Required task -
Copy all of the records below verbatim.

Information supplied -

[Begin]

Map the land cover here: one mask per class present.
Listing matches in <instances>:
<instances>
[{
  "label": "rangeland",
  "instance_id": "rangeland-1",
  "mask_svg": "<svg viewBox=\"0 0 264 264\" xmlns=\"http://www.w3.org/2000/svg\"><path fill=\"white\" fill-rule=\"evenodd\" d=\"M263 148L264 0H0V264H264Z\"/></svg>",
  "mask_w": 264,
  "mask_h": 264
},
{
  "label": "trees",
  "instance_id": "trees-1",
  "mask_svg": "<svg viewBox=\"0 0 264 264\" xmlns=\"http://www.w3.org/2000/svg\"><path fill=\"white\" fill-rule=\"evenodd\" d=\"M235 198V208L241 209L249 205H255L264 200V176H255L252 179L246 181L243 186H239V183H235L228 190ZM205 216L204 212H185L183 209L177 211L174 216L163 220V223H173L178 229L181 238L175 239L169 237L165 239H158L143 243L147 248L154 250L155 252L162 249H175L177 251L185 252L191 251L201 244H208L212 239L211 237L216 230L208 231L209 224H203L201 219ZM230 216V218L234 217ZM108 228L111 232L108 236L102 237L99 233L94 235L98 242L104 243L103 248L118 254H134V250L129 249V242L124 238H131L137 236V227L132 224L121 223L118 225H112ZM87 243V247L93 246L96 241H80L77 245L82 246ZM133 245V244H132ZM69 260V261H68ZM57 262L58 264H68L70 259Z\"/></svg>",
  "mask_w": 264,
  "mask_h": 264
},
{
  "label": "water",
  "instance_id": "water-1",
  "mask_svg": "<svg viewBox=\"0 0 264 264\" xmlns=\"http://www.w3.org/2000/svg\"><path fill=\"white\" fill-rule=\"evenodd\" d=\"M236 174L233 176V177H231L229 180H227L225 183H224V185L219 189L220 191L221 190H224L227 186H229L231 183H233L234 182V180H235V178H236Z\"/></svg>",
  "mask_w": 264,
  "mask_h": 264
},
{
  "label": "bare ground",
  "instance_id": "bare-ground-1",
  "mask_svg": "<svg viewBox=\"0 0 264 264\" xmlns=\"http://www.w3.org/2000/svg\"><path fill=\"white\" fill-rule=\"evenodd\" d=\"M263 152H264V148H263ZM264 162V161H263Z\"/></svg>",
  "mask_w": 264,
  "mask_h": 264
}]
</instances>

[End]

Answer to the exercise -
Map the land cover here: one mask per class present.
Listing matches in <instances>:
<instances>
[{
  "label": "rangeland",
  "instance_id": "rangeland-1",
  "mask_svg": "<svg viewBox=\"0 0 264 264\" xmlns=\"http://www.w3.org/2000/svg\"><path fill=\"white\" fill-rule=\"evenodd\" d=\"M263 148L264 0H0V264H264Z\"/></svg>",
  "mask_w": 264,
  "mask_h": 264
},
{
  "label": "trees",
  "instance_id": "trees-1",
  "mask_svg": "<svg viewBox=\"0 0 264 264\" xmlns=\"http://www.w3.org/2000/svg\"><path fill=\"white\" fill-rule=\"evenodd\" d=\"M235 198V208L241 209L249 205H255L264 200V176H255L252 179L246 181L243 186H239V183H235L228 190ZM205 216L204 212H185L183 209L177 211L174 216L163 220V223H173L178 229L181 238L175 239L169 237L165 239H158L143 243L147 248L154 250L155 252L162 249H175L177 251L185 252L191 251L201 244H208L212 239L211 237L216 230L208 231L209 224H203L201 219ZM230 216V218L234 217ZM108 228L111 232L108 236L102 237L99 233L94 235L98 242L104 243L103 248L118 254H134V250L129 249V242L124 238H131L137 236V227L132 224L121 223L118 225H112ZM87 243V247L93 246L96 241H80L77 245L82 246ZM133 245V244H132ZM69 260V261H68ZM57 262L58 264H68L70 259Z\"/></svg>",
  "mask_w": 264,
  "mask_h": 264
},
{
  "label": "water",
  "instance_id": "water-1",
  "mask_svg": "<svg viewBox=\"0 0 264 264\" xmlns=\"http://www.w3.org/2000/svg\"><path fill=\"white\" fill-rule=\"evenodd\" d=\"M236 174L233 176V177H231L229 180H227L225 183H224V185L219 189L220 191L221 190H224L227 186H229L231 183H233L234 182V180H235V178H236Z\"/></svg>",
  "mask_w": 264,
  "mask_h": 264
},
{
  "label": "bare ground",
  "instance_id": "bare-ground-1",
  "mask_svg": "<svg viewBox=\"0 0 264 264\" xmlns=\"http://www.w3.org/2000/svg\"><path fill=\"white\" fill-rule=\"evenodd\" d=\"M263 152H264V148H263ZM264 162V161H263Z\"/></svg>",
  "mask_w": 264,
  "mask_h": 264
}]
</instances>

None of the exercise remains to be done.